__What needs to be done__. The records that follow are to be transcribed in full, without their images.

__Information__.
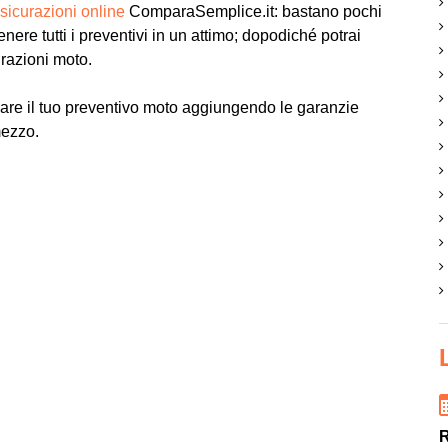
sicurazioni online
ComparaSemplice.it: bastano pochi
tenere tutti i preventivi in un attimo; dopodiché potrai
urazioni moto.
are il tuo preventivo moto aggiungendo le garanzie
mezzo.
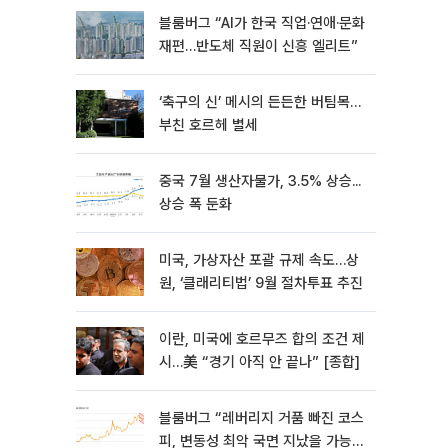
블룸버그 “AI가 한국 직업·연애·문화
재편…반도체 직원이 신흥 엘리트”
‘축구의 신’ 메시의 든든한 버팀목…
부친 호르헤 별세
중국 7월 생산자물가, 3.5% 상승...
상승 폭 둔화
미국, 가상자산 포괄 규제 속도…상
원, ‘클래리티법’ 9월 절차투표 추진
이란, 미국에 호르무즈 합의 조건 제
시…美 “경기 아직 안 끝나” [종합]
블룸버그 “레버리지 거품 빠진 코스
피, 변동성 최악 국면 지났을 가능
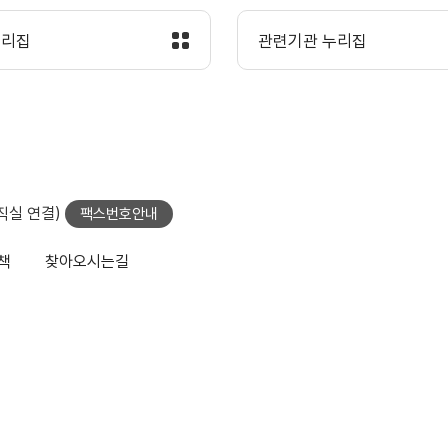
누리집
관련기관 누리집
당직실 연결)
팩스번호안내
책
찾아오시는길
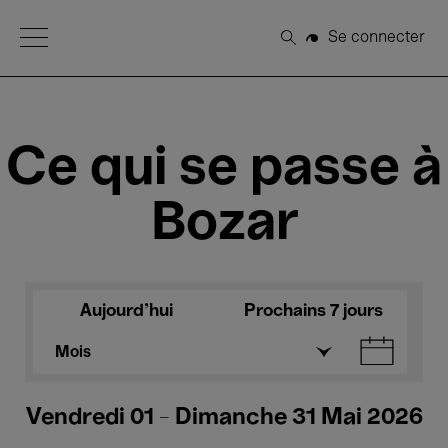
Open Menu
Se connecter
Rechercher
Ce qui se passe à
Bozar
Aujourd'hui
Prochains 7 jours
Mois
Vendredi 01 - Dimanche 31 Mai 2026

__Result for this exercise__.
sicurazioni online
ComparaSemplice.it: bastano pochi
tenere tutti i preventivi in un attimo; dopodiché potrai
urazioni moto.
are il tuo preventivo moto aggiungendo le garanzie
mezzo.
블룸버그 “AI가 한국 직업·연애·문화
재편…반도체 직원이 신흥 엘리트”
‘축구의 신’ 메시의 든든한 버팀목…
부친 호르헤 별세
중국 7월 생산자물가, 3.5% 상승...
상승 폭 둔화
미국, 가상자산 포괄 규제 속도…상
원, ‘클래리티법’ 9월 절차투표 추진
이란, 미국에 호르무즈 합의 조건 제
시…美 “경기 아직 안 끝나” [종합]
블룸버그 “레버리지 거품 빠진 코스
피, 변동성 최악 국면 지났을 가능
누리집
관련기관 누리집
당직실 연결)
팩스번호안내
책
찾아오시는길
Open Menu
Se connecter
Rechercher
Ce qui se passe à
Bozar
Aujourd'hui
Prochains 7 jours
Mois
Vendredi 01 - Dimanche 31 Mai 2026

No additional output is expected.